BEGIN Dataset

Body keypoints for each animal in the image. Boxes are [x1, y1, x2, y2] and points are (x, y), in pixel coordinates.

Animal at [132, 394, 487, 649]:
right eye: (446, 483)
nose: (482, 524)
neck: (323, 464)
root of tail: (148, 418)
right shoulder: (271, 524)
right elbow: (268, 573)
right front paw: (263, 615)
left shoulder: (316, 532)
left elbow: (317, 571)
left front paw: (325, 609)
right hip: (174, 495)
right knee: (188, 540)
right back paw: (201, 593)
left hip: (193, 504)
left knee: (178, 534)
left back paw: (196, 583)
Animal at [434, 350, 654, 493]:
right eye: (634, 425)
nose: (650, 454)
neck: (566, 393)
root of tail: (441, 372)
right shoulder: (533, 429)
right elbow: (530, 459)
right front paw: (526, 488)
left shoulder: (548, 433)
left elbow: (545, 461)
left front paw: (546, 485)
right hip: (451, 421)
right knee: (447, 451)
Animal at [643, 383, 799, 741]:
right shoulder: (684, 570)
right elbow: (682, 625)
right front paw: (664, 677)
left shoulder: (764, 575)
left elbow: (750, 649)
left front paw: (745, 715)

END Dataset

Activity: The full listing is to be written out again, exactly as shown.

Answer:
Body keypoints for each animal in the image. Boxes are [x1, y1, x2, y2] and points are (x, y), in pixel coordinates.

Animal at [132, 394, 487, 649]:
right eye: (446, 483)
nose: (482, 524)
neck: (323, 464)
root of tail: (148, 418)
right shoulder: (271, 524)
right elbow: (268, 573)
right front paw: (263, 615)
left shoulder: (316, 532)
left elbow: (317, 571)
left front paw: (325, 609)
right hip: (174, 495)
right knee: (188, 540)
right back paw: (201, 593)
left hip: (193, 504)
left knee: (178, 534)
left back paw: (196, 583)
Animal at [434, 350, 654, 493]:
right eye: (634, 425)
nose: (650, 454)
neck: (566, 393)
root of tail: (441, 372)
right shoulder: (533, 429)
right elbow: (530, 459)
right front paw: (526, 488)
left shoulder: (548, 433)
left elbow: (545, 461)
left front paw: (546, 485)
right hip: (451, 421)
right knee: (447, 451)
Animal at [643, 383, 799, 741]:
right shoulder: (684, 570)
right elbow: (682, 625)
right front paw: (664, 677)
left shoulder: (764, 575)
left elbow: (750, 649)
left front paw: (745, 715)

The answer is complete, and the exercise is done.